● Assignment: Should the listing contain images, exclude them; give the rest again exactly.

● Given information:

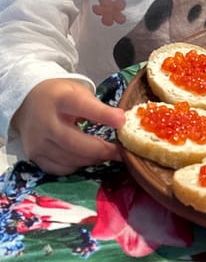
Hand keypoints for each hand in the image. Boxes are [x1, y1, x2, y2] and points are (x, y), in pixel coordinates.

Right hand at [11, 78, 125, 175]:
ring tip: (107, 155)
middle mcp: (45, 122)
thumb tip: (121, 123)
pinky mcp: (34, 156)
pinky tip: (87, 159)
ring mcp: (37, 141)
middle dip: (102, 150)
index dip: (104, 115)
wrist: (27, 102)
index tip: (122, 122)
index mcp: (60, 99)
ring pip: (70, 159)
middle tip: (121, 152)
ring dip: (92, 160)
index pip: (83, 107)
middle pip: (75, 142)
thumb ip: (98, 107)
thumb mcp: (78, 92)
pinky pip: (60, 169)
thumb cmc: (60, 96)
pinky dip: (77, 166)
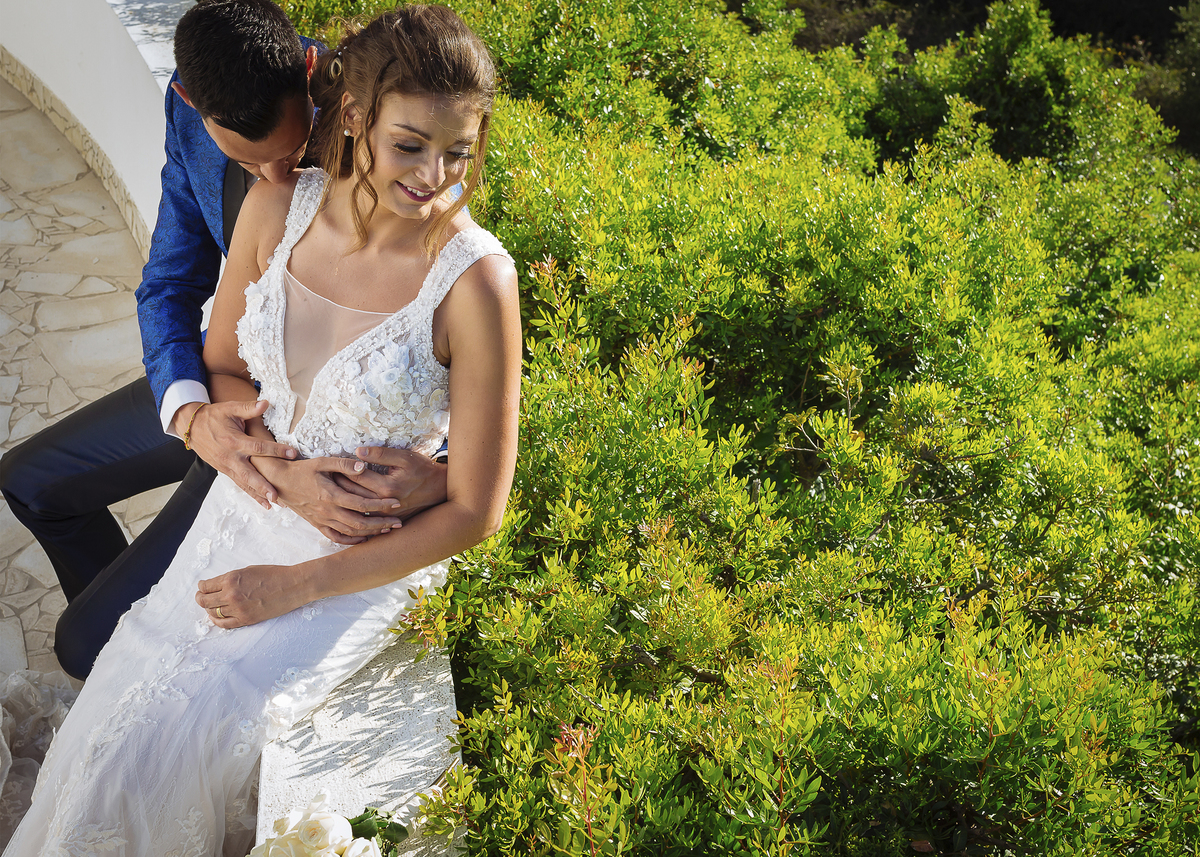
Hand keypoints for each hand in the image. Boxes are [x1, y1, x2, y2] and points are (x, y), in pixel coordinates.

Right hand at [175, 400, 296, 507]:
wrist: (192, 426)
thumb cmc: (213, 416)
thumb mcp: (229, 408)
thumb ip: (248, 408)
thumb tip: (266, 403)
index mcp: (234, 441)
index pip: (258, 447)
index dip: (276, 450)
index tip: (292, 454)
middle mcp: (230, 457)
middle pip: (249, 474)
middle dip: (263, 486)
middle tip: (277, 496)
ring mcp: (227, 466)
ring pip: (244, 483)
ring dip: (259, 495)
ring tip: (275, 504)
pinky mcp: (225, 471)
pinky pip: (240, 484)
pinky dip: (251, 494)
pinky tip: (263, 503)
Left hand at [196, 564, 305, 628]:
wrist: (293, 585)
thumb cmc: (274, 574)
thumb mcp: (248, 570)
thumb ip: (231, 578)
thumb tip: (217, 585)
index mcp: (231, 579)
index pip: (206, 586)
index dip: (201, 587)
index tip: (202, 587)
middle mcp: (231, 594)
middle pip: (205, 601)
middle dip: (200, 598)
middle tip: (200, 597)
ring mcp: (238, 609)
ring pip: (212, 613)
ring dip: (208, 609)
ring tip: (209, 607)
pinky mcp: (246, 619)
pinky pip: (224, 623)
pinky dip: (217, 621)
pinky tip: (216, 617)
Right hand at [255, 456, 403, 544]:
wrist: (279, 482)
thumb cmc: (302, 469)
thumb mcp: (322, 462)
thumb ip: (344, 464)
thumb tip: (364, 466)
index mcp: (331, 495)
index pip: (361, 504)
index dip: (380, 505)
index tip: (396, 503)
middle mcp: (327, 511)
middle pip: (359, 523)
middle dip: (381, 524)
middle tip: (398, 523)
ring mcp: (322, 520)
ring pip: (350, 532)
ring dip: (370, 533)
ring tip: (387, 530)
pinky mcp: (317, 524)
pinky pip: (336, 537)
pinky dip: (351, 540)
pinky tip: (364, 538)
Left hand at [333, 446, 447, 519]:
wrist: (440, 489)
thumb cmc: (423, 470)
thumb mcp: (404, 457)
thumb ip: (380, 454)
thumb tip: (358, 451)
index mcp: (386, 487)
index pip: (355, 477)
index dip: (341, 468)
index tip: (328, 463)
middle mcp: (384, 504)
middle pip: (352, 494)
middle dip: (337, 485)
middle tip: (323, 477)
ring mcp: (385, 514)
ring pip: (356, 508)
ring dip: (342, 499)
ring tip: (329, 490)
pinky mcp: (388, 519)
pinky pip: (365, 517)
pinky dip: (352, 512)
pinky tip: (343, 506)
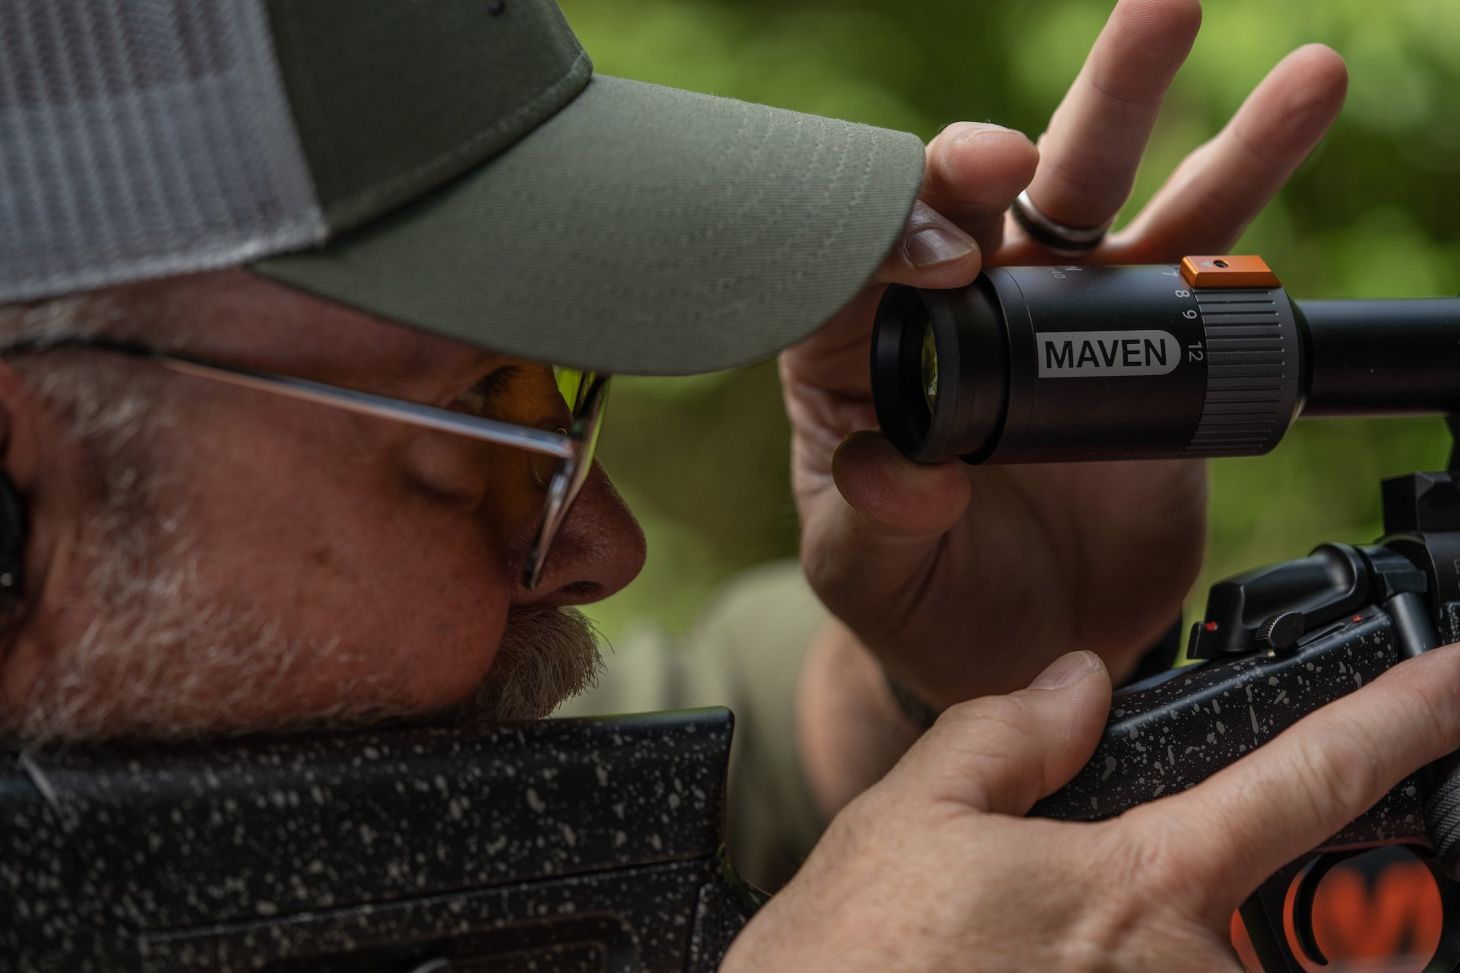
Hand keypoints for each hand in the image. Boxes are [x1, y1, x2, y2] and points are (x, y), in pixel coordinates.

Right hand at [727, 645, 1459, 971]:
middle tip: (1140, 900)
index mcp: (1137, 882)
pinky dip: (1184, 969)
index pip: (1306, 776)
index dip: (1400, 715)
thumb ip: (1009, 732)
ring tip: (1043, 943)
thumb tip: (1081, 677)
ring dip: (1208, 949)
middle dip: (1307, 895)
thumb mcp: (906, 818)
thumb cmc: (843, 970)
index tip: (1457, 679)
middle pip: (1314, 918)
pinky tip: (1049, 963)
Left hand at [782, 0, 1348, 704]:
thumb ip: (874, 526)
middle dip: (985, 152)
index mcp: (852, 357)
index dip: (885, 251)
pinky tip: (1290, 105)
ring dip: (1127, 96)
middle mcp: (949, 310)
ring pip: (1085, 187)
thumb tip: (915, 476)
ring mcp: (1050, 312)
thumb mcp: (869, 577)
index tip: (938, 271)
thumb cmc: (925, 599)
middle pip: (960, 201)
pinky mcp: (1144, 333)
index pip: (851, 267)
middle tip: (1012, 144)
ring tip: (1174, 8)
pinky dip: (1244, 174)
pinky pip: (1196, 249)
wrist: (1028, 639)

● Answer to the exercise:
Hand keypoints for each hand in the image. Boxes are [x1, y1, x2, y2] and points are (x, y), in pixel coordinates.

Right hand at [11, 78, 125, 175]:
ring tip: (107, 155)
middle mcp: (45, 122)
thumb tip: (121, 123)
pinky mcp: (34, 156)
pinky tip: (87, 159)
ring mcp: (37, 141)
middle dip: (102, 150)
index dip: (104, 115)
wrist: (27, 102)
index tip: (122, 122)
index mcp: (60, 99)
ring pip: (70, 159)
middle tip: (121, 152)
ring dip: (92, 160)
index pip: (83, 107)
middle pip: (75, 142)
thumb ip: (98, 107)
thumb mcp: (78, 92)
pinky pip: (60, 169)
thumb cmc: (60, 96)
pinky dip: (77, 166)
Hand keypoints for each hand in the image. Boxes are [x1, y1, x2, y2] and points are (x, y), in pixel coordinates.

Right hand at [175, 400, 296, 507]:
wrist: (192, 426)
thumb cmc: (213, 416)
thumb mcp: (229, 408)
thumb ip: (248, 408)
thumb tip: (266, 403)
index mcp: (234, 441)
index pip: (258, 447)
index dip: (276, 450)
index tip: (292, 454)
middle mcp: (230, 457)
middle pip: (249, 474)
middle dip: (263, 486)
middle tip: (277, 496)
ring mcp: (227, 466)
ring pip: (244, 483)
ring dip: (259, 495)
ring tip: (275, 504)
pinky mcp: (225, 471)
pinky pip: (240, 484)
pinky dip: (251, 494)
pinky tip: (263, 503)
Left hand at [196, 564, 305, 628]:
wrist: (293, 585)
thumb cmc: (274, 574)
thumb mcp: (248, 570)
thumb ip: (231, 578)
thumb tip: (217, 585)
index mcp: (231, 579)
index pip: (206, 586)
index dip: (201, 587)
index tip: (202, 587)
middle mcp: (231, 594)
middle pip: (205, 601)
middle dip: (200, 598)
middle tip: (200, 597)
ring mcp: (238, 609)
ring pip: (212, 613)
ring dip: (208, 609)
ring tip: (209, 607)
pinky mcp: (246, 619)
pinky pip: (224, 623)
pinky dip: (217, 621)
pinky tip: (216, 617)
Right hand at [255, 456, 403, 544]:
wrist: (279, 482)
thumb cmc: (302, 469)
thumb mcp: (322, 462)
thumb ip: (344, 464)
thumb tip: (364, 466)
index mcp: (331, 495)
index pip: (361, 504)
index dip: (380, 505)
index tip: (396, 503)
middle mcp: (327, 511)
middle pip: (359, 523)
middle dip: (381, 524)
middle tip: (398, 523)
ring mcp: (322, 520)
ring pip: (350, 532)
ring dip: (370, 533)
ring tip: (387, 530)
pinky mcp: (317, 524)
pinky pip: (336, 537)
pinky dip: (351, 540)
pinky tip: (364, 538)
Left hand at [333, 446, 447, 519]:
wrist: (440, 489)
thumb cmc: (423, 470)
thumb mcp: (404, 457)
thumb ip: (380, 454)
thumb tip: (358, 451)
index mcp: (386, 487)
index pip: (355, 477)
index dip: (341, 468)
index tip: (328, 463)
middle mcp: (384, 504)
middle pip: (352, 494)
middle dip: (337, 485)
middle tip: (323, 477)
ring mcp: (385, 514)
ring pip: (356, 508)
ring dip: (342, 499)
ring tip: (329, 490)
pinky mcp: (388, 519)
pinky pip: (365, 517)
pinky dip: (352, 512)
pinky tip: (343, 506)
Hand keypoints for each hand in the image. Boxes are [x1, y1, x2, y2] and points are (x, y), in pixel coordinates.

Right hand at [727, 645, 1459, 971]:
middle tip: (1140, 900)
index mcp: (1137, 882)
pinky dip: (1184, 969)
index pip: (1306, 776)
index dip: (1400, 715)
thumb ip: (1009, 732)
ring tip: (1043, 943)
thumb tip: (1081, 677)
ring dip: (1208, 949)
middle dip: (1307, 895)
thumb mcp: (906, 818)
thumb cmc: (843, 970)
index tip: (1457, 679)
middle pip: (1314, 918)
pinky tip: (1049, 963)
Left hand at [782, 0, 1348, 704]:
thumb ip: (874, 526)
middle dip: (985, 152)
index mcp: (852, 357)
index dip: (885, 251)
pinky tip: (1290, 105)
ring dip: (1127, 96)
middle mcp: (949, 310)
ring pip: (1085, 187)
thumb tip: (915, 476)
ring mcp: (1050, 312)
thumb mcp: (869, 577)
index tip: (938, 271)
thumb cmc: (925, 599)
middle pip: (960, 201)
pinky mcp: (1144, 333)
index pip: (851, 267)
middle tip: (1012, 144)
ring tip: (1174, 8)
pinky dip: (1244, 174)
pinky pip: (1196, 249)
wrist: (1028, 639)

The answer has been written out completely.